In general, relatively complex interpolation filters with transversal and/or recursive filter stages are used for such applications to permit a reduction of the data rate by a noninteger factor. Such sampling-rate converters are described, for example, by Tor A. Ramstad, "Digital Methods for Conversion Between Arbitrary Sampling Frequencies", Transactions on Acoustics, Speech, and Signal Processing, Vol. ASSP-32, No. 3, June 1984, pages 577 to 591.
The facilities for reducing the data rate are relatively easy to implement if the old and new data rates differ by only one sample value in successive equal sampling intervals, for example if two new samples are to be formed from three successive samples--this corresponds to a data rate reduction factor of r=1.5--or if nine new samples are to be interpolated from ten old samples--this corresponds to a data rate reduction factor of r=10/9. For these specific data rate reduction factors, very simple filter devices are known in which one sample is omitted at regular intervals and the remaining data sequence is smoothed with a digital low-pass filter.
Particularly simple circuits and methods are known if the data rate is reduced by an integer factor r. In that case, groups of data values which form a data window are added together to form a new data value, and the sequence of new data values then forms the desired new data sequence. In digital signal processing, this type of sampling rate reduction is also referred to as decimation. The data values in the data window may be modified according to the selected interpolation method by an associated weighing function. In view of the simplest weighing case, in which the data within the data window are not weighted, these circuits are also referred to as "comb filters". They are described in an article by Shuni Chu and C. Sidney Burrus, "Multirate Filter Designs Using Comb Filters", IEEE Transactions on Circuits and Systems, Vol. CAS-31, No. 11, November 1984, pages 913 to 924.
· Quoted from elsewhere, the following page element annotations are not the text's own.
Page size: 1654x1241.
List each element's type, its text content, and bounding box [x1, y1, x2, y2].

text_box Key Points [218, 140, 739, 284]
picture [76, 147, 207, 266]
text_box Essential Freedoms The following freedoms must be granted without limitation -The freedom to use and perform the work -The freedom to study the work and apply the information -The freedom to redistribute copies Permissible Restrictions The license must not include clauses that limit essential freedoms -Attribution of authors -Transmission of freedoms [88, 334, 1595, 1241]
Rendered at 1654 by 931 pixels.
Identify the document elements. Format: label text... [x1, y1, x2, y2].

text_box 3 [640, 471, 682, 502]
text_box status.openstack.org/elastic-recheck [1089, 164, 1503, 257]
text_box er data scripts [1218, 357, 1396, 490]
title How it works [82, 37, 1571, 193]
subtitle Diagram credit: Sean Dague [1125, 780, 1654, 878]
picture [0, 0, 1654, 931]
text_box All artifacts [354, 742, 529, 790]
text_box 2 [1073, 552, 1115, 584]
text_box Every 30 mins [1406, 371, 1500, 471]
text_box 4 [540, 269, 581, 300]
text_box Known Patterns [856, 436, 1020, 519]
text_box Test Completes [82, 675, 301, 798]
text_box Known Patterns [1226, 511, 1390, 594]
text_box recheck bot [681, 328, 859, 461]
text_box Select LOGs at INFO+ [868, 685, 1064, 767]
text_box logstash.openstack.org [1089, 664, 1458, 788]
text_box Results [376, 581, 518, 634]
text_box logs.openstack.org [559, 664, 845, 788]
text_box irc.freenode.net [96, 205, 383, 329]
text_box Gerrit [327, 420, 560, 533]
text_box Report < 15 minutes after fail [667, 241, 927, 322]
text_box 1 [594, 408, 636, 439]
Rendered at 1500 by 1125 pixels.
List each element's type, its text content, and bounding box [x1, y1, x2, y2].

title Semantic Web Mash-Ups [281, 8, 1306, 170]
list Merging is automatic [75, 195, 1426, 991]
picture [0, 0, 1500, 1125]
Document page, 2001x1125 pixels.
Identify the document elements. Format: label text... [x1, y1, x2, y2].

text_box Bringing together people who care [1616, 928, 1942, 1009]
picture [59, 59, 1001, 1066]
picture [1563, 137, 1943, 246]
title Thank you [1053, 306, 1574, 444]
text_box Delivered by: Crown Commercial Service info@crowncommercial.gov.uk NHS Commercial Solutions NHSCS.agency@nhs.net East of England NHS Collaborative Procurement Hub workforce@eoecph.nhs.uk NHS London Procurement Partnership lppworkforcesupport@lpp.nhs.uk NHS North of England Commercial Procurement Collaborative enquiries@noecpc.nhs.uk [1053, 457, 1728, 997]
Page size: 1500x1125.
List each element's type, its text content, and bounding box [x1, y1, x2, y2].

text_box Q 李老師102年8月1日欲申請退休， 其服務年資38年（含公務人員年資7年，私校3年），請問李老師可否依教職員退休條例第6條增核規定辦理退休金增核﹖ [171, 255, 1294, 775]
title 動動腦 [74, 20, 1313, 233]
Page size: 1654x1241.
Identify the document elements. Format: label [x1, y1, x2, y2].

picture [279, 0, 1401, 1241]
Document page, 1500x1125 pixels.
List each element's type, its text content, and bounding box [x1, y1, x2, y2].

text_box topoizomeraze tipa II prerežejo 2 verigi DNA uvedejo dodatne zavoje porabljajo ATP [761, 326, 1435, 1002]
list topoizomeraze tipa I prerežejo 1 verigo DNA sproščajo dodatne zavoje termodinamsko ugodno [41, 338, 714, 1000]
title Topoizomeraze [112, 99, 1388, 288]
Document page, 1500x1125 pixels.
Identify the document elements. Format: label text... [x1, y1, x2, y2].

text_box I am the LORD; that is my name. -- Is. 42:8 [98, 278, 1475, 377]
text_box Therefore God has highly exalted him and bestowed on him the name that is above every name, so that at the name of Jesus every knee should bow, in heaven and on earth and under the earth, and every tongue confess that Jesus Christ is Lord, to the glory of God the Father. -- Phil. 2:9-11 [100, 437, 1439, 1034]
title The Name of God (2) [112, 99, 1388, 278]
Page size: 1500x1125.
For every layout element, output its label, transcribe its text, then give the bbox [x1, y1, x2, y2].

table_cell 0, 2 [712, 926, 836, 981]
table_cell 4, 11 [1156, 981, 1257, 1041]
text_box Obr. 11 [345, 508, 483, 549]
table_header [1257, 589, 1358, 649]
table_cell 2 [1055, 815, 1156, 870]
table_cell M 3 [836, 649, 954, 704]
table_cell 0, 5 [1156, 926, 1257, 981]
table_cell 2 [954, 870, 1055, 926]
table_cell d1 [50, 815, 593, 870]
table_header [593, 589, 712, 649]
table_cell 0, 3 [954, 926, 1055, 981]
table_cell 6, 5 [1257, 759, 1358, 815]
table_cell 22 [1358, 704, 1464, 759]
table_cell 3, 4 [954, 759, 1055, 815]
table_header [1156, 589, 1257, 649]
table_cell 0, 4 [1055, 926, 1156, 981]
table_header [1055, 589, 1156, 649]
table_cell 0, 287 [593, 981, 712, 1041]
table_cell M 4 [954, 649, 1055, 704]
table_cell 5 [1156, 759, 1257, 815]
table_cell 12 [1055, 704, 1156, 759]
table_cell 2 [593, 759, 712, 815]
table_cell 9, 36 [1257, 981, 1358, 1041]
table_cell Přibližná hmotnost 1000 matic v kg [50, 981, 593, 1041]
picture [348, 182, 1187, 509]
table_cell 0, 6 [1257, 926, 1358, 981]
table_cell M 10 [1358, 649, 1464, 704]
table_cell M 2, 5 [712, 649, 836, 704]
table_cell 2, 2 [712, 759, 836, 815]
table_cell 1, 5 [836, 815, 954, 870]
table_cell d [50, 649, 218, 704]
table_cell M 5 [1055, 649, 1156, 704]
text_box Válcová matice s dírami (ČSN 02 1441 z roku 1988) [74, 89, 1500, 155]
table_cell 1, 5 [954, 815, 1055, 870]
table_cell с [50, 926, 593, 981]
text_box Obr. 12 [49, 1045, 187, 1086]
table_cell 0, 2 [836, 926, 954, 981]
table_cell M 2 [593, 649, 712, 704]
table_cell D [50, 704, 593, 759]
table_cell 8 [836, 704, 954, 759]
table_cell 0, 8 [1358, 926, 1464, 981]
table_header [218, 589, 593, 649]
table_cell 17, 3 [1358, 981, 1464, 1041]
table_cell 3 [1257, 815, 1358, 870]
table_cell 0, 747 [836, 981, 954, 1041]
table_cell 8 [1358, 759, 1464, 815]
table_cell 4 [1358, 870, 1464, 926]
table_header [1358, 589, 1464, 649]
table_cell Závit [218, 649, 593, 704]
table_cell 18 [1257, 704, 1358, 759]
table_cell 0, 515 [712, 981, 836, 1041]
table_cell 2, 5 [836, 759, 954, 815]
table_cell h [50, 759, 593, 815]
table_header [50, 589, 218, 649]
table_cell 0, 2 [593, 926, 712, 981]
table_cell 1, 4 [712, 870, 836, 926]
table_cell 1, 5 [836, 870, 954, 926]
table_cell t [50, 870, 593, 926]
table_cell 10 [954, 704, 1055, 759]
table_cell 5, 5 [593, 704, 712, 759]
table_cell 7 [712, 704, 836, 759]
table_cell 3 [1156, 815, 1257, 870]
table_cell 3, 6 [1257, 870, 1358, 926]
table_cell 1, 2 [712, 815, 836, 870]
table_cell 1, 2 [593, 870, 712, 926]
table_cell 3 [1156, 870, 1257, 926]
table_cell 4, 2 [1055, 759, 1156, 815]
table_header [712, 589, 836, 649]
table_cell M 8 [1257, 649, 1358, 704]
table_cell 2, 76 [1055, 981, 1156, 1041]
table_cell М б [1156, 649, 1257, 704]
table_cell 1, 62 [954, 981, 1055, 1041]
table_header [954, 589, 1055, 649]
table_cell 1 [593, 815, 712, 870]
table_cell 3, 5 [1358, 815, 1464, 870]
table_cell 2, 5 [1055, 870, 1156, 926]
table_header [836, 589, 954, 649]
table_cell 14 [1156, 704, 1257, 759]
Such comb filters generally comprise at least one accumulator, one decimation switch which is closed after the predetermined number of samples, and one differentiator. Each accumulator contains a delay stage and an adder, and each differentiator contains a delay stage and a subtracter. The adders and differentiators together form a tracking data window for forming the interpolated sample value. A single accumulator does not perform a weighing function. With two or more series-connected accumulators and an equal number of series-connected differentiators, however, even higher-order weighing functions can be implemented. If the last accumulator is designed as a resettable accumulator which is reset together with the decimation switch, the number of differentiators required will be reduced by one. The comb filter structure also has the advantage that a high processing clock frequency is only necessary for the accumulators, while the differentiators operate at the lower clock frequency of the decimation switch.
It is an object of the invention to provide a simple circuit for reducing the data rate by a noninteger factor which can be represented as a rational number.